Opinión

Loca pandemia de policía

En esas estamos. La pandemia se desboca por momentos y obliga a las autoridades a tomar medidas que nos devuelven a la situación en que vivíamos justo al final del confinamiento. Se limitan los movimientos y se restringen los contactos. En muchos lugares de España, además de implantar el toque de queda, se cierra la hostelería, la restauración y se hiberna casi toda la actividad esencial o productiva. Y es que por lo visto de poco o nada sirven las llamadas de atención de las autoridades sanitarias. No nos las tomamos todo lo en serio que habría que tomárselas. Es obvio que muchos no respetan las normas preventivas, seguramente porque hay sectores de la población, sobre todo -pero no sólo- los más jóvenes, que le han perdido el miedo al bicho, creyendo que con el paso del tiempo había dejado de ser tan letal como era allá por marzo y abril. El panorama es cada día más preocupante.

El conselleiro de Sanidade advierte que, al menos en el caso de Galicia, el mayor riesgo está ahora mismo en las reuniones familiares y de amigos. Los datos lo confirman. La mayoría de las cadenas de transmisión se originan en el interior de viviendas y fincas particulares donde las medidas de seguridad se relajan o directamente desaparecen. No son los bares, ni los restaurantes, ni los locales de ocio en general los que disparan los contagios, limitados en sus aforos y extremadamente cuidadosos con las distancias, las manparas, las desinfecciones, etc. Y a pesar de ello, allí donde están abiertos, se les acotan cada vez más los horarios y se les amplían las exigencias hasta casi imposibilitar el desarrollo de su actividad, que, no lo olvidemos, algo tiene también de servicio público.
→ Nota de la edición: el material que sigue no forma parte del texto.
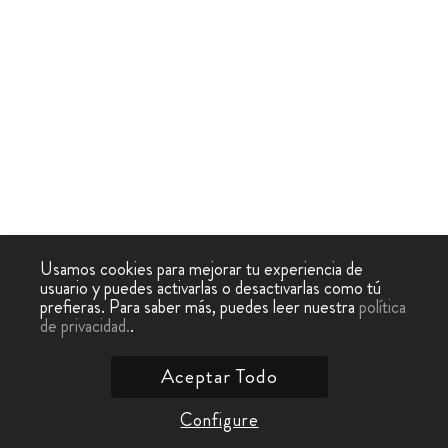
Usamos cookies para mejorar tu experiencia de
usuario y puedes activarlas o desactivarlas como tú
prefieras. Para saber más, puedes leer nuestra
política
de privacidad.
.
Aceptar Todo
Configure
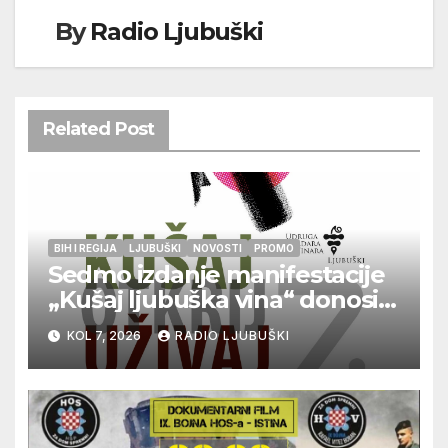
By
Radio Ljubuški
Related Post
BIH I REGIJA
LJUBUŠKI
NOVOSTI
PROMO
Sedmo izdanje manifestacije
„Kušaj ljubuška vina“ donosi
vrhunska vina, gastronomiju i
KOL 7, 2026
RADIO LJUBUŠKI
glazbu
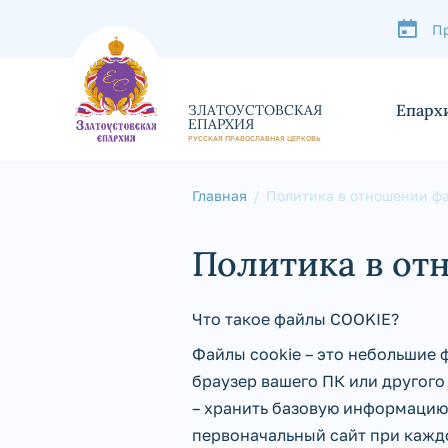
П
Епарх
ЗЛАТОУСТОВСКАЯ
ЕПАРХИЯ
РУССКАЯ ПРАВОСЛАВНАЯ ЦЕРКОВЬ
Главная
Политика в отношении фа
Политика в от
Что такое файлы COOKIE?
Файлы cookie – это небольшие 
браузер вашего ПК или другого
– хранить базовую информацию,
первоначальный сайт при кажд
Ahora ya son muchas las localidades, grandes y pequeñas, en que las reuniones domiciliarias están limitadas a convivientes. En otras solo pueden reunirse cinco personas que no vivan juntas. Para que se cumplan estas normas, a los que mandan solamente les cabe hacer un llamamiento a la responsabilidad social y confiar en que la sensibilización ciudadana (o sea, el miedo a enfermar o a transmitir el Covid a un ser querido) haga el resto. O rezar. Porque es materialmente imposible establecer un sistema de vigilancia policial que permita controlar lo que hacemos cada uno de nosotros en nuestra casa y verificar que no se reúna más gente de la autorizada, ni saber si los que se juntan son o no convivientes.

Ya que no pueden sugerirlo abiertamente, las autoridades tal vez confíen en que, además de cumplir la parte que le toca, cada hijo de vecino se convierta en policía y avise a quien corresponda si ve, escucha o simplemente intuye que alguien en su edificio o en la casa de al lado se está saltando las normas. En la primera oleada ya se dieron muchos casos de ese tipo de chivatazos, como de reprimendas, con insultos incluidos, a voz en grito desde los balcones, que se acabaron "viralizando" por las redes sociales y los telediarios. Para vergüenza propia y ajena. Esa posibilidad, la de que proliferen las delaciones, puede tener funestas consecuencias sobre la convivencia cívica. Y como por aquí abundan las rencillas entre vecinos, es de temer que lleguemos a entrar en una dinámica en muchos casos tan o más dañina para la salud y la integridad física que el propio virus. Puede ser una cosa de locos.